Managed groups see second month of below-inflation growth
The most recent CGA RSM Hospitality Business Tracker showed managed hospitality groups in the UK achieved year-on-year sales growth of 1.3% last month, 1.1 percentage point the current headline rate of inflation.
While groups have seen like-for-like increases every month so far in 2024, the latest figure marked the second month in a row of below inflation numbers.
In addition, the Tracker has only topped 4% once since the start of the year. Total sales growth in August, including new venues opened during the last 12 months, stood at 3.7%.
The Tracker showed managed pubs outperformed the licensed sector as a whole in August, with year-on-year growth of 2.9% despite disappointing weather.
Crucial quarter
Restaurants recorded a 0.8% increase, but bars continued a long run of negative numbers with a drop of 9.0% meanwhile the on –the go segment achieved 5% growth.
CGA by NIQ director hospitality operators and food EMEA Karl Chessell said: “August’s figures complete a modest summer for hospitality groups, and with the weather and consumers’ confidence both underwhelming, real-terms growth has been elusive.

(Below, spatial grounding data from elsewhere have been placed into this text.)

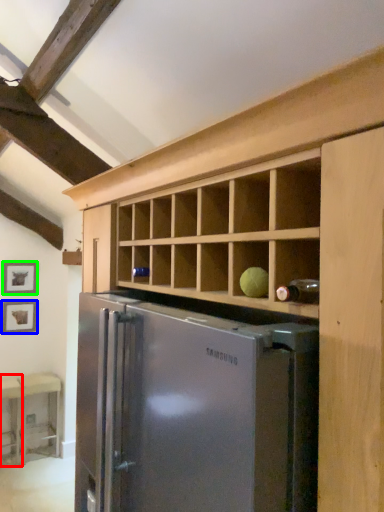
Question: Which object is positioned farthest from table (highlighted by a red box)? Select from picture frame (highlighted by a blue box) and picture frame (highlighted by a green box).

Choices:
 (A) picture frame
 (B) picture frame

Answer: (B)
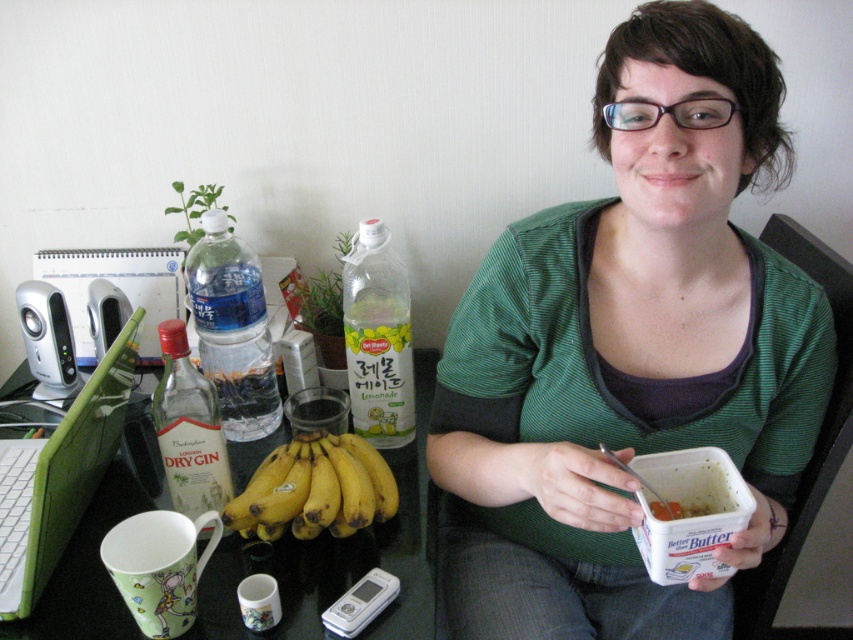
You are organizing a small party and need to choose between the clear plastic bottle at left and the green fabric chair at upper right for a centerpiece. Which item is smaller and better suited for the table?

The clear plastic bottle at left is smaller than the green fabric chair at upper right, making it better suited for the table centerpiece.

You are a fashion designer analyzing the image. You need to determine the exact location of the green striped shirt at center in the image. What are its coordinates?

The green striped shirt at center is located at coordinates point [630,349].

“While some bars and restaurants have found it hard to sustain footfall, the picture has been brighter at pubs, especially given the impact of the cool temperatures on beer gardens and terraces.

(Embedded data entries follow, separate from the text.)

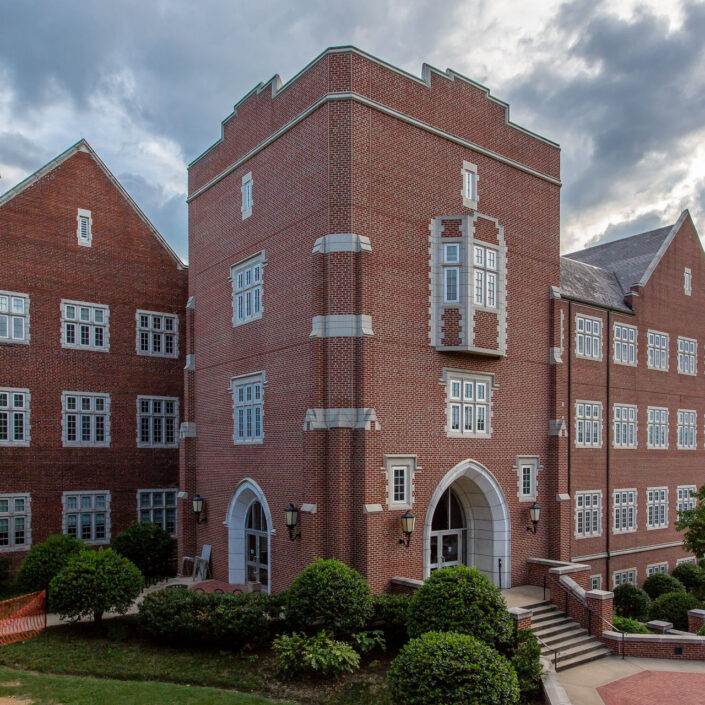
Where is `doors`? The width and height of the screenshot is (705, 705). doors is located at coordinates (254, 556), (447, 553).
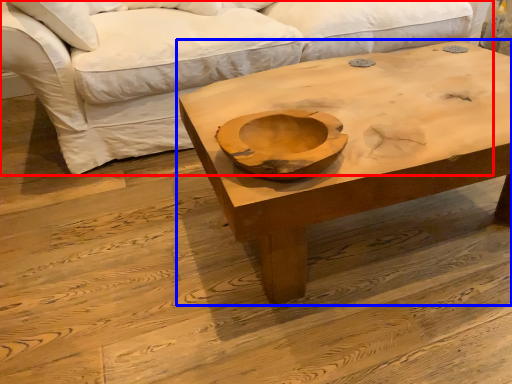
Question: Which of the following is the farthest to the observer, studio couch (highlighted by a red box) or coffee table (highlighted by a blue box)?

Choices:
 (A) studio couch
 (B) coffee table

Answer: (A)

“Consumers remain eager to eat and drink out when they can, but operators will be hoping they will feel confident enough to spend more freely as we move towards the crucial final quarter of 2024.”
The tracker measures sales figures collected from 112 managed groups including Arc Inspirations, BrewDog, Greene King, Loungers, Fuller’s, Boxpark, and Stonegate.
Lacklustre summer
Sales rose by 1.2% inside the M25 in August, while venues further afield “fractionally outperformed”, according to CGA, with 1.4% growth. The second time this year the capital has recorded weaker figures than the rest of the country.

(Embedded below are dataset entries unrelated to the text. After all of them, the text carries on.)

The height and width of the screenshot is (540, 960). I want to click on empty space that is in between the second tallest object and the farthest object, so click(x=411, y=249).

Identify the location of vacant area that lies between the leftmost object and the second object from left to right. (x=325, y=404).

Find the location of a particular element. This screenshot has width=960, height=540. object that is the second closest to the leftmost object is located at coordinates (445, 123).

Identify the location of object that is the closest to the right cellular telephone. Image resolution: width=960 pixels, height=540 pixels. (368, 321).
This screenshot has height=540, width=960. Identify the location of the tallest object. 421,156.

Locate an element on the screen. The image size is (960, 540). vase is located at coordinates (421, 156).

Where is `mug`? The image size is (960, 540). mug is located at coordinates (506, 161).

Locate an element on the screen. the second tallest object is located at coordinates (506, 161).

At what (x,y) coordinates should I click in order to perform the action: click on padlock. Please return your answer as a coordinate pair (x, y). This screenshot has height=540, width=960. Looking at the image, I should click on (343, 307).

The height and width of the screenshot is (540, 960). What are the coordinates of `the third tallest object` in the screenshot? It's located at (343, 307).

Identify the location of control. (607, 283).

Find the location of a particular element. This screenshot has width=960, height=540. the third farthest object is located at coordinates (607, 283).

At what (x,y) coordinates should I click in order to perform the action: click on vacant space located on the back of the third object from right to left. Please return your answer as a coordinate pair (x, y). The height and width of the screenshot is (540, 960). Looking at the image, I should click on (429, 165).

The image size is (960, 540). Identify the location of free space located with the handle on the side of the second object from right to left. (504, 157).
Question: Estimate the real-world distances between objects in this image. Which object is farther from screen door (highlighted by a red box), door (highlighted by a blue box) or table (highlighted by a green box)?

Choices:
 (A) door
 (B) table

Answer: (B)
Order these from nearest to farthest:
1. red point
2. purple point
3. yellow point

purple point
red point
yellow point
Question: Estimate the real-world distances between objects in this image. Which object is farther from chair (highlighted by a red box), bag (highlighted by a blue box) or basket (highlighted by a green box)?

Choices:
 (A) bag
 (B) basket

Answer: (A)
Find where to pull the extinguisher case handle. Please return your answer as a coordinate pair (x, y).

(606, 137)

RSM UK head of leisure and hospitality Saxon Moseley said: “After a lacklustre summer, the hospitality sector will be hoping for further Government support in the autumn Budget.
“Including business rates reform, a reduction in VAT to bring the sector in line with our European counterparts and a fall in employer national insurance contributions to help operators cope with increases in wages.
“All these things can help reduce the cost burden on hospitality and, crucially, stimulate sales growth.
“However, a ‘painful’ Budget could dent consumer confidence and with it, discretionary spending and business investment which would hold back any recovery and apply more pressure ahead of the all-important festive trading season.”